Szostak wants to figure out whether membranes might promote RNA reactions without modern enzymes. Such a process would require a way for RNA to get transported to the interior surface of a membrane. Last year, Szostak’s group showed that amphipathic peptides can direct RNA molecules to vesicle membranes (Angew. Chem. Int. Ed. 2015, DOI: 10.1002/anie.201505742).

They developed a system involving tiny, 100-nm-sized vesicles encapsulating undecylimidazole—a model for cationic, amphipathic peptides—and larger, 5- to 25-μm-sized vesicles containing RNA. When the two vesicles were mixed, the tiny vesicles brought the undecylimidazole to the surface of the larger vesicles. Within a short period of time, the RNA started to associate with the membrane.

Researchers have focused on protocell replication because it’s necessary for evolution, which most people consider to be a defining characteristic of biology. “Only a protocell that gained evolvability could have led to present cells,” Yomo says.

But Kepa Ruiz-Mirazo, who studies origins of life at the University of the Basque Country, thinks metabolism is the hardest part of the protocell problem. Modern metabolism depends on enzymes. “But you can’t start with enzymes. They are the result of the whole process,” he says. If you look at the possible sources of prebiotic molecules, such as meteorites, there are no enzymes. “Enzymes are the product of life and probably came last in the origins of life,” Ruiz-Mirazo says.
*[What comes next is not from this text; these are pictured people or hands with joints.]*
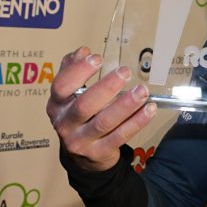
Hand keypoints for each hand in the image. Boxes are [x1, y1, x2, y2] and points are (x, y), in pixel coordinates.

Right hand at [46, 46, 156, 171]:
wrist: (82, 154)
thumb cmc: (78, 115)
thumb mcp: (69, 93)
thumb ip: (73, 69)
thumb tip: (83, 51)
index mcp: (56, 105)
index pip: (61, 87)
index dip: (78, 71)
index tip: (98, 58)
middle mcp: (65, 124)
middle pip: (84, 105)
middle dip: (106, 87)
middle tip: (125, 72)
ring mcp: (81, 141)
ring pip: (104, 122)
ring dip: (125, 105)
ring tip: (142, 91)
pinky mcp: (99, 153)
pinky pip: (120, 136)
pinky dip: (137, 122)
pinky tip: (149, 109)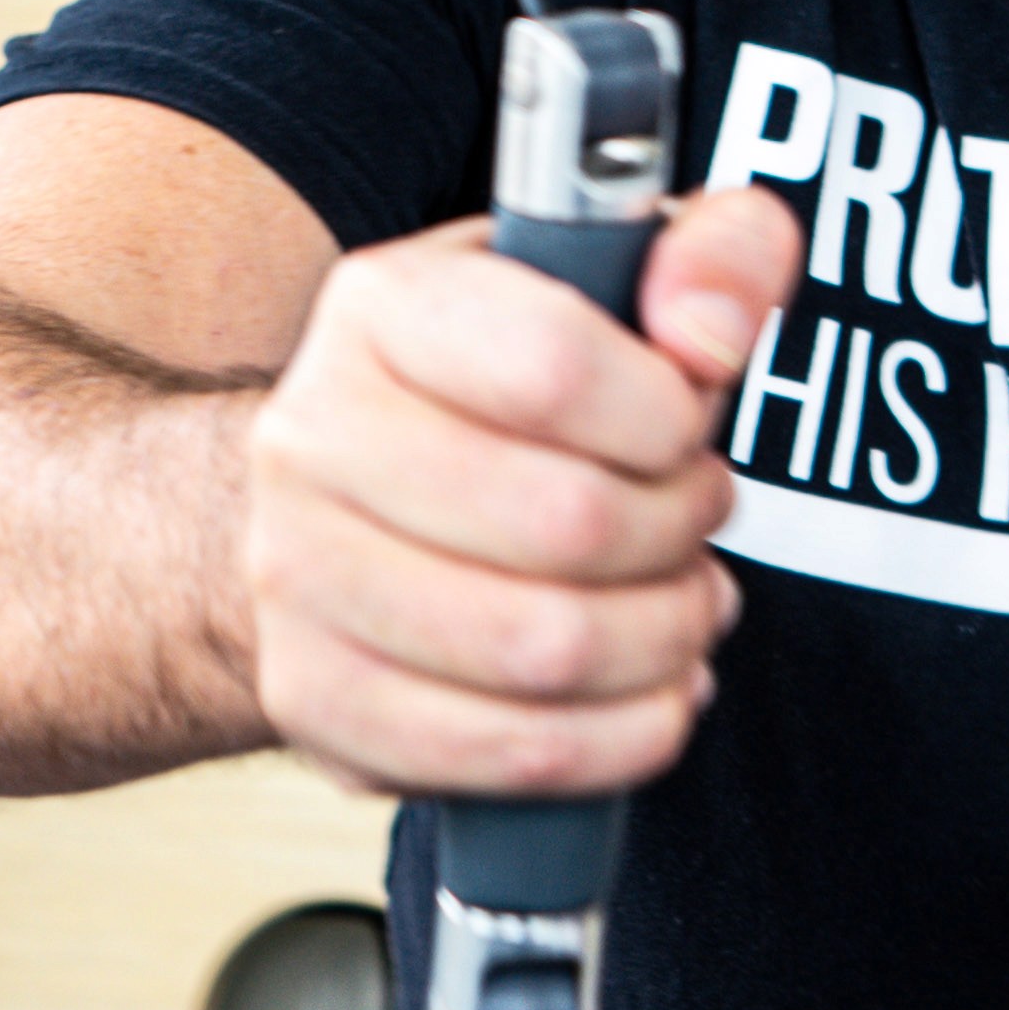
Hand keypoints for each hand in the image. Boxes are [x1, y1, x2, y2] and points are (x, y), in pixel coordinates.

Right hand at [241, 185, 802, 804]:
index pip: (555, 367)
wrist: (336, 497)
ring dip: (661, 639)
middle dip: (679, 533)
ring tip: (684, 605)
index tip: (688, 426)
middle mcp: (312, 437)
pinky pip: (503, 753)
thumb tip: (712, 333)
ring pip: (544, 650)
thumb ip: (712, 256)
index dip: (667, 417)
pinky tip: (651, 692)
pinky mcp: (313, 701)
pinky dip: (618, 739)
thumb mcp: (612, 276)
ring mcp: (296, 579)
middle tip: (698, 520)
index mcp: (382, 308)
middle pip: (567, 523)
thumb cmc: (502, 384)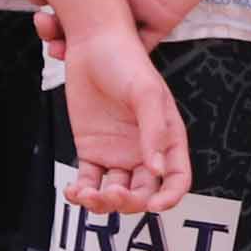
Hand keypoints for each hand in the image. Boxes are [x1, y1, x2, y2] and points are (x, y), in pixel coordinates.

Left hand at [61, 27, 189, 213]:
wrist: (92, 44)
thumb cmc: (127, 61)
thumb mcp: (146, 92)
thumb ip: (154, 131)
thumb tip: (157, 171)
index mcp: (168, 137)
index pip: (176, 178)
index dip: (170, 197)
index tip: (155, 207)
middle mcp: (145, 149)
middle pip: (143, 192)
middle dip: (129, 202)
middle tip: (112, 194)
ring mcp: (117, 151)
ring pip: (115, 192)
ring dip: (103, 202)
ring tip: (87, 194)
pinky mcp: (92, 150)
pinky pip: (89, 181)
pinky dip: (82, 193)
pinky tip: (74, 192)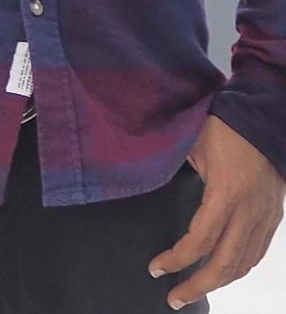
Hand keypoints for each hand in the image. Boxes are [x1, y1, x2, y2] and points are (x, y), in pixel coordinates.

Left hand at [149, 116, 285, 308]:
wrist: (264, 115)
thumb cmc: (223, 125)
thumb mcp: (189, 144)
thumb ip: (169, 168)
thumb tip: (139, 181)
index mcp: (227, 193)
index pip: (200, 241)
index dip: (176, 260)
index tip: (155, 269)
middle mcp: (251, 210)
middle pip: (226, 262)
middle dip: (198, 285)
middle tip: (173, 298)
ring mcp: (266, 214)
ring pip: (245, 262)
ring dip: (219, 281)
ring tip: (193, 290)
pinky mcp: (274, 214)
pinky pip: (258, 251)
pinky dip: (239, 267)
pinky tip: (221, 272)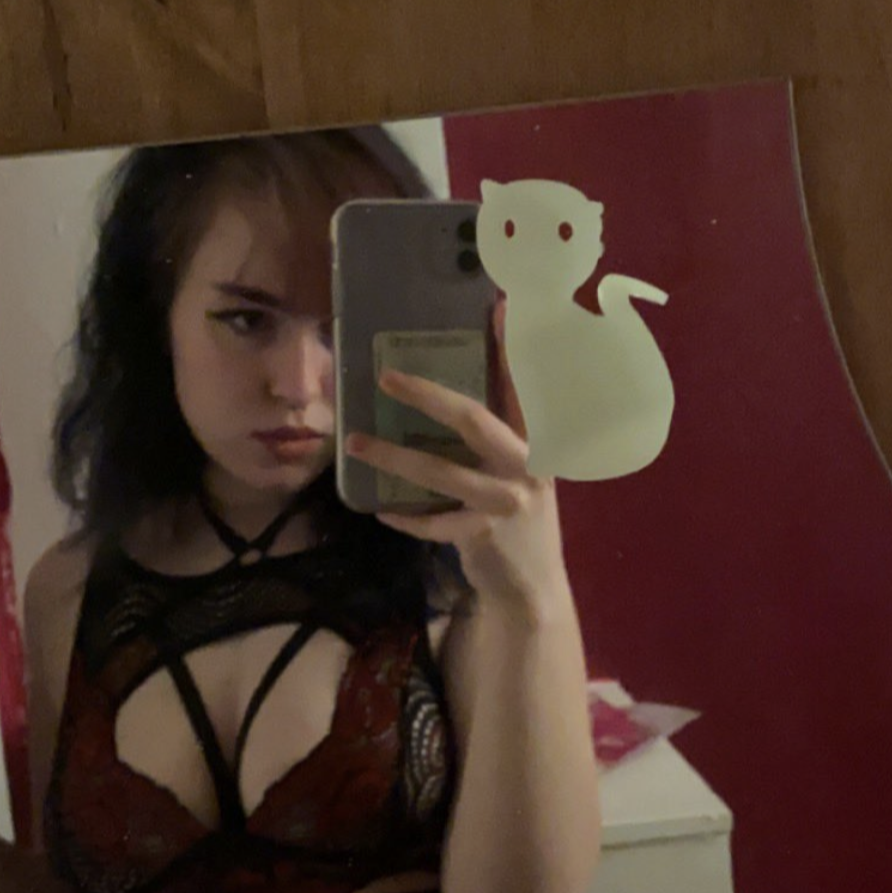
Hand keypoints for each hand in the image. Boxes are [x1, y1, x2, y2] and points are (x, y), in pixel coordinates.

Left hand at [344, 304, 568, 610]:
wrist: (534, 587)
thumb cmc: (516, 519)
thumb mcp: (516, 473)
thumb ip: (494, 440)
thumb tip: (443, 401)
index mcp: (536, 441)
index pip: (522, 385)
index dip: (512, 347)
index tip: (500, 305)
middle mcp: (528, 464)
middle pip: (473, 419)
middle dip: (427, 395)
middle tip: (385, 376)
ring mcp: (508, 500)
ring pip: (442, 472)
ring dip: (393, 457)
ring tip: (355, 444)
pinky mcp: (487, 535)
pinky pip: (434, 522)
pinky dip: (406, 515)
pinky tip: (381, 510)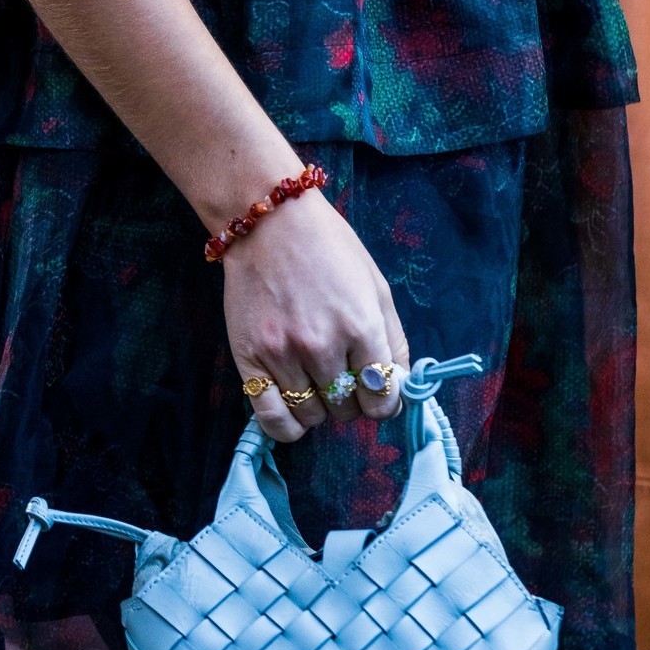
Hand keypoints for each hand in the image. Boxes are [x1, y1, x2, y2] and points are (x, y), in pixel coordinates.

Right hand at [222, 188, 408, 445]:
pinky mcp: (249, 359)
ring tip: (317, 380)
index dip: (384, 401)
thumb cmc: (329, 248)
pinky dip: (288, 427)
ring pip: (313, 416)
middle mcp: (322, 345)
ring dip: (322, 407)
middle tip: (343, 374)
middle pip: (348, 409)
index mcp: (361, 325)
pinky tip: (295, 409)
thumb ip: (394, 341)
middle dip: (352, 399)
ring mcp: (282, 354)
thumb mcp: (377, 286)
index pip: (383, 398)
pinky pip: (272, 420)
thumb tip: (400, 388)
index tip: (377, 392)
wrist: (269, 223)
Ricard Solé, who heads the Complex Systems Lab at Pompeu Fabra University, thinks that modeling the thermodynamics underpinning protocells could point the way to a nonenzymatic metabolism. His group has computationally and theoretically modeled the physical chemistry of a system in which the lipid decanoic acid aggregates into a membranelike structure around decanoic anhydrides, which are precursors of the lipid molecules.

“It was an extremely simple metabolism, which was essentially a single reaction that transforms precursors in the soup into lipids,” Solé says. “When the precursor molecules approach the membrane, they quite easily become new lipids, so the protocell keeps growing. But eventually this destabilizes and splits.” With a steady supply of precursors, the model predicts that the system can undergo many cycles (2015, arXiv: 1503.04683v1). Solé describes it as the minimal self-replicating model that doesn’t involve RNA or other information storage.

Still, a protocell with all three capabilities is a long way away. “I’m optimistic that somebody will get to a point where we have a functioning protocell model where the vesicle compartment replicates and its nucleic acid contents can both replicate and carry out simple functions,” Szostak says. “That opens up a lot of interesting new questions we can ask.” For example, researchers could then study how different chemical and physical conditions affect the evolution of the system.

“What we can do as scientists is show what is possible, that there are conditions that allow molecules to organize in a certain way,” says Pasquale Stano, an origins-of-life researcher at Roma Tre University. “We’re not going to prove that life originated in a certain way but that, given some conditions, we don’t need a miracle.”